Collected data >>
════

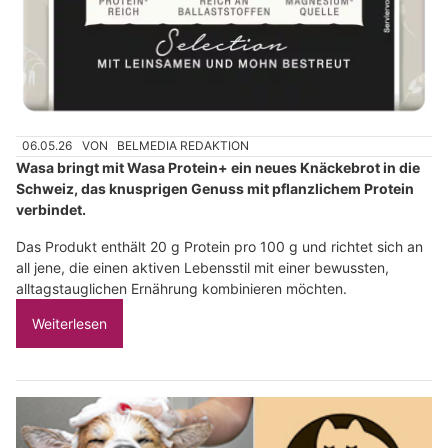
06.05.26
VON
BELMEDIA REDAKTION
Wasa bringt mit Wasa Protein+ ein neues Knäckebrot in die
Schweiz, das knusprigen Genuss mit pflanzlichem Protein
verbindet.
Das Produkt enthält 20 g Protein pro 100 g und richtet sich an
all jene, die einen aktiven Lebensstil mit einer bewussten,
alltagstauglichen Ernährung kombinieren möchten.
Weiterlesen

════

Problem to solve >> Reproduce the final stretch of the data above: every line from the one holding "Schweiz, das knusprigen" through the end, inclusive, exactly as written and nothing else.

Problem solution >>
Schweiz, das knusprigen Genuss mit pflanzlichem Protein
verbindet.
Das Produkt enthält 20 g Protein pro 100 g und richtet sich an
all jene, die einen aktiven Lebensstil mit einer bewussten,
alltagstauglichen Ernährung kombinieren möchten.
Weiterlesen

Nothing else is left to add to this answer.